We decided to spend an extra day in Oklahoma City. One of the places we wanted to visit was the Oklahoma City National Memorial and Museum.
On the eve of September 11, it seemed appropriate to visit this memorial and remember the 168 victims of the Alfred P Murrah Building bombing. The memorial is so beautifully done , and the museum provides an immersive, interactive experience chronicling the morning the bomb was detonated and the aftermath. It tells the stories of victims, families, and first responders before, during and after the event.
The last area of the museum is a memorial with photos of each of the 168 victims, women, children, men, moms, dads, aunts, uncles, friends, brothers, sisters, doctors, nurses; they belonged to many, to all of us, and it is important that we remember them. Each have a photo and some items that reflect their unique likes or passion. These words are on the building:
We come here to remember those who were killed, those who survived, and those changed forever. May all who leave here know the impact of violence. May this memorial offer comfort, strength, peace, hope and serenity.
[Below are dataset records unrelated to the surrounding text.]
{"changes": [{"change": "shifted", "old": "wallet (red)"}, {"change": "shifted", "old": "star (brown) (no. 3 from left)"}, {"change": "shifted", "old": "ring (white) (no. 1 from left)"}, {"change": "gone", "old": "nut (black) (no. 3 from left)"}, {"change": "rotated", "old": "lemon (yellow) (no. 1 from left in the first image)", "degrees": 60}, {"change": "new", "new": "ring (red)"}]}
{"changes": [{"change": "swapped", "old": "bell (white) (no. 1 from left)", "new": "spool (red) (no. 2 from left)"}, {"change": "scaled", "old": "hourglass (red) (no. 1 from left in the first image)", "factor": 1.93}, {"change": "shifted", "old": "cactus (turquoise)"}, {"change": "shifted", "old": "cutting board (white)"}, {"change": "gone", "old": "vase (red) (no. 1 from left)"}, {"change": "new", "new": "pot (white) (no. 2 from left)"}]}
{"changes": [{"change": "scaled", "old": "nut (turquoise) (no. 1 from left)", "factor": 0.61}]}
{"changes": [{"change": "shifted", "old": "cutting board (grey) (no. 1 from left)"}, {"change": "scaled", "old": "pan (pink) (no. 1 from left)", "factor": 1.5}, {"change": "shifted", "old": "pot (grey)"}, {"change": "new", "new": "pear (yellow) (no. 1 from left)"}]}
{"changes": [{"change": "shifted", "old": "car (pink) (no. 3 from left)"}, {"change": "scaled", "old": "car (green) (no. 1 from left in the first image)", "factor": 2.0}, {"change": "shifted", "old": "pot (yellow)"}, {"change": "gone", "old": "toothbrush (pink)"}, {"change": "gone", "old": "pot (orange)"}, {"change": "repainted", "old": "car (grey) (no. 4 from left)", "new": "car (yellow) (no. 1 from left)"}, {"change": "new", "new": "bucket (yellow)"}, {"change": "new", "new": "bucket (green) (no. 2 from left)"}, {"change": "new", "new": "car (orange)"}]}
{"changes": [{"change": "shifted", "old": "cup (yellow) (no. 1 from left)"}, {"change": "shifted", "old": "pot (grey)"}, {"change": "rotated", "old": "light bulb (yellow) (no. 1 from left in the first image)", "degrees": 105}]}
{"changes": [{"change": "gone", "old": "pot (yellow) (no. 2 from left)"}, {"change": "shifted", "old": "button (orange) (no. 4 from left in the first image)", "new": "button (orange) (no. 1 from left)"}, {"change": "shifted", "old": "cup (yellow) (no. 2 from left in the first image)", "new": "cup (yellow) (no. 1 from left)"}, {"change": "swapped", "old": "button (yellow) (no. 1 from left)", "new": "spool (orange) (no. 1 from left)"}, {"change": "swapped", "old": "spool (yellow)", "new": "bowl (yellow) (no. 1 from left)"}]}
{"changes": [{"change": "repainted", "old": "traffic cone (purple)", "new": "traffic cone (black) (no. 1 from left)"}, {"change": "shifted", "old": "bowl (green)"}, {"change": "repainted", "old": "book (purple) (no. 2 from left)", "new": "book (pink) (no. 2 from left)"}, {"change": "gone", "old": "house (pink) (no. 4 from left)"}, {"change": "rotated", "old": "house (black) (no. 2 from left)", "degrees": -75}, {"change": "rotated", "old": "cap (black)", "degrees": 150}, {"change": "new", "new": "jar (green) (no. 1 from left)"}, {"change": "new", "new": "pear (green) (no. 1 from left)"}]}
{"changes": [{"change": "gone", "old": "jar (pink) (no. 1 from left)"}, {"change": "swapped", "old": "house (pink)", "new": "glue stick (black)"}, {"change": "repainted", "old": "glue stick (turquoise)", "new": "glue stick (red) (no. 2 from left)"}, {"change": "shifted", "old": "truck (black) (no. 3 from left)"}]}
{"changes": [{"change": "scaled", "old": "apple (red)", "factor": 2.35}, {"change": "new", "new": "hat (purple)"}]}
Walking from the museum building, you have a view of the park. You first walk through the Rescuers Orchard. This recognizes all the first responders and rescuers, and the trees surround and protect the Survivor Tree.
The Survivor tree is an American elm tree that withstood the day of the blast (Read more about the memorial here, and see photos of the tree after the bombing).
In the center is the reflecting pool, which is where N.W. Fifth street was located in front of the building, and where the truck was parked and the explosion originated.
On each end of the pool are the Gates of Time: one reads 9:01, the other 9:03, framing the moment the bomb went off.
The Field of Empty Chairs is the footprint of the Murrah Building, and there are 168 chairs, one for each victim.
From this angle you can see some chairs that are shorter, these are for the children who were killed in the bombing.
At one end of the field is a section of the actual building, and names of survivors.
Notes, and momentos are left on The Fence; originally put up to protect the area.
It does not seem possible to visit this museum and memorial, and not be deeply moved. It is a reminder that we must remember, we must keep remembering those whom we lost and those who have done so much and suffered so much.
After our visit, we enjoyed a lunch in the Bricktown Section of the city. We then made one last stop, highly recommended by our friends (Thanks Barbe and Thom!!!) and it was breathtaking! The Centennial Land Run Monument commemorates the 1889 Land Run. The size and detail were stunning.
As we prepare to leave Oklahoma City, we feel a deeper appreciation for what we have learned about some of the history of Oklahoma.
We are not makers of history. We are made by history.Martin Luther King Jr.
Thanks Oklahoma City, we won’t say goodbye, but see you Sooners.